This dissertation presents advancements in both the theory and applications of deep learning. The objectives include reducing complexity, enhancing interpretability, and offering superior methodologies for solving signal processing problems.
On the theoretical side, we develop two major advances: one for complexity and another for interpretability. For complexity, we establish tighter upper bounds for the number of computational units required for a rectified linear unit (ReLU) neural network to represent or compute any given continuous piecewise linear (CPWL) function. Specifically, we prove that any CPWL function can be represented by a ReLU network whose number of hidden neurons is at most a quadratic function of the number of pieces of the CPWL function. This quadratic bound is independent of the input dimension and outperforms previous bounds exponentially, holding the state-of-the-art in the literature. When the number of linear components is also known, this bound reduces to a bilinear bound. On the other hand, a new upper bound on the number of pieces in terms of the number of linear components is proved, enabling different descriptions of neural complexity. In addition to existence, a polynomial-time algorithm is developed to identify a neural network that satisfies these tighter bounds, shedding light on reverse-engineering and network pruning. For interpretability, we prove that, the most popular building block in deep learning, the skip connection, can guarantee to improve representations over residual blocks when the expansion layer is sufficiently large. Its implications explain (a) why the residual network (ResNet) can avoid the degradation problem and be scaled to thousands of layers, (b) why the wide ResNet is superior than the ResNet, and (c) why the bottleneck blocks are more economical than the basic block. We design a simplified architecture called the residual nonlinear estimator (ResNEst) and propose a new architecture called the augmented ResNEst to develop guarantees for the ResNet. Under mild assumptions, it is proved that every local minimizer in the ResNEst can be a global minimizer, despite the nonconvex optimization landscape, implying that any local minimizer can be provably better than the best linear predictor.

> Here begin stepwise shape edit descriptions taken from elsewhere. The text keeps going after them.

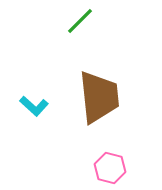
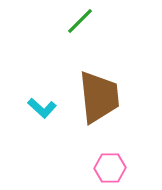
cyan L-shape: moved 8 px right, 2 px down
pink hexagon: rotated 16 degrees counterclockwise
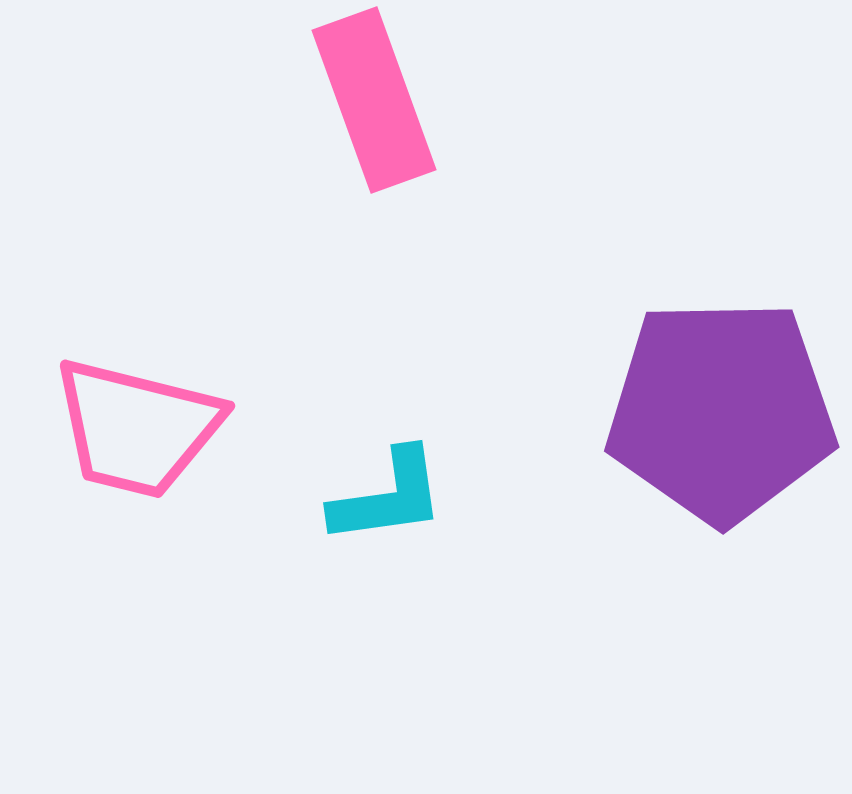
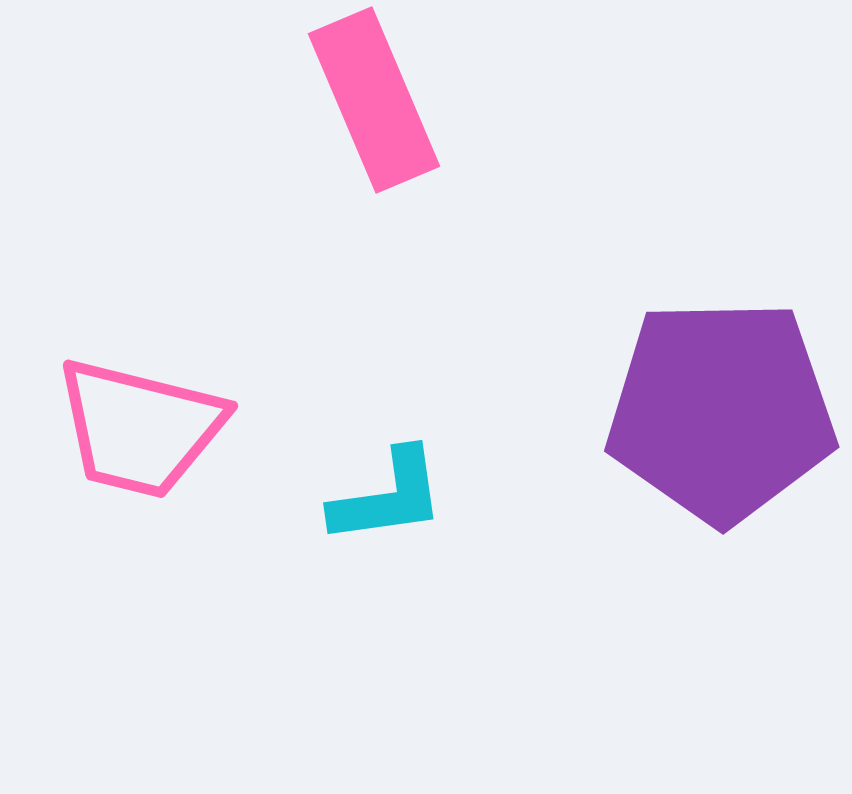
pink rectangle: rotated 3 degrees counterclockwise
pink trapezoid: moved 3 px right
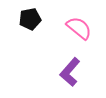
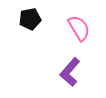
pink semicircle: rotated 20 degrees clockwise
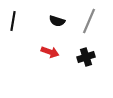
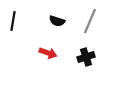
gray line: moved 1 px right
red arrow: moved 2 px left, 1 px down
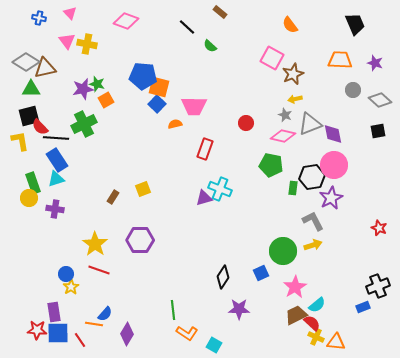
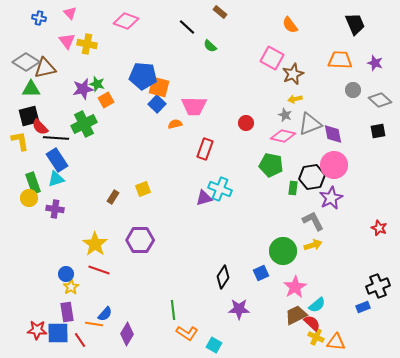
purple rectangle at (54, 312): moved 13 px right
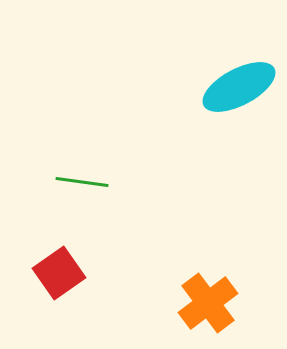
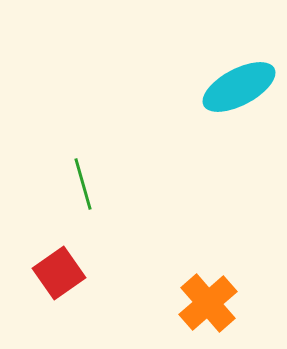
green line: moved 1 px right, 2 px down; rotated 66 degrees clockwise
orange cross: rotated 4 degrees counterclockwise
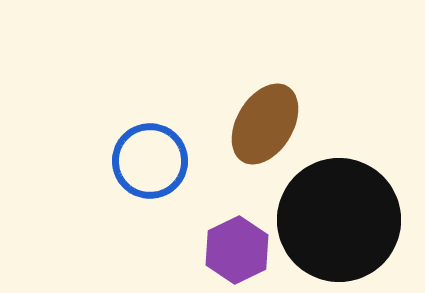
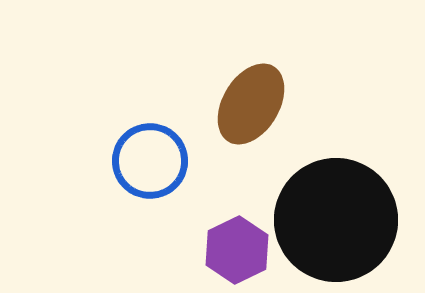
brown ellipse: moved 14 px left, 20 px up
black circle: moved 3 px left
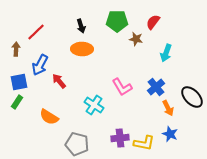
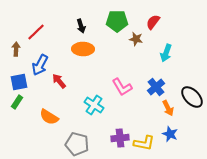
orange ellipse: moved 1 px right
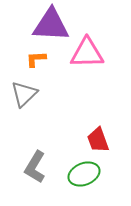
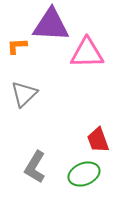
orange L-shape: moved 19 px left, 13 px up
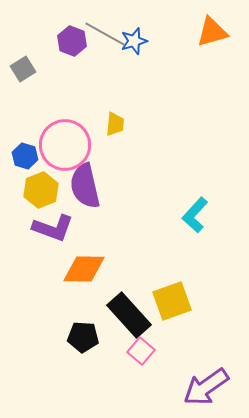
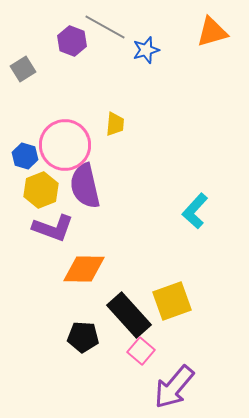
gray line: moved 7 px up
blue star: moved 12 px right, 9 px down
cyan L-shape: moved 4 px up
purple arrow: moved 32 px left; rotated 15 degrees counterclockwise
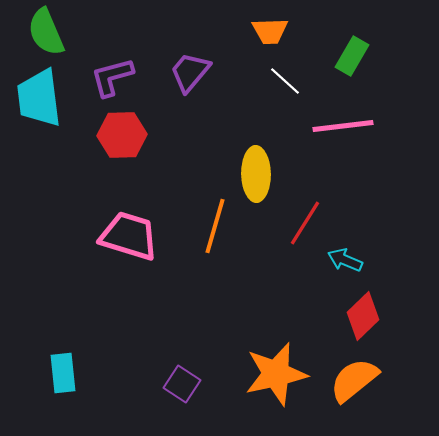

On the application side, we develop a new deep learning-based methodology, subspace representation learning, for the classic direction-of-arrival (DoA) estimation problem in array processing. The codomain of a deep learning model is defined as a union of Grassmannians reflecting signal subspaces of different dimensions. A family of distance functions on Grassmannians is proposed. In particular, we use geodesic distances to train a model and prove that it is possible for a ReLU network to approximate signal subspaces. Because a subspace is invariant to the selection of its bases, our methodology enlarges the solution space of a model compared to existing approaches learning covariance matrices. Furthermore, due to its geometry-agnostic nature, our methodology is robust to array imperfections. Numerical results show that subspace representation learning significantly outperforms existing semidefinite programming-based and deep learning-based covariance matrix reconstruction approaches for a wide range of scenarios.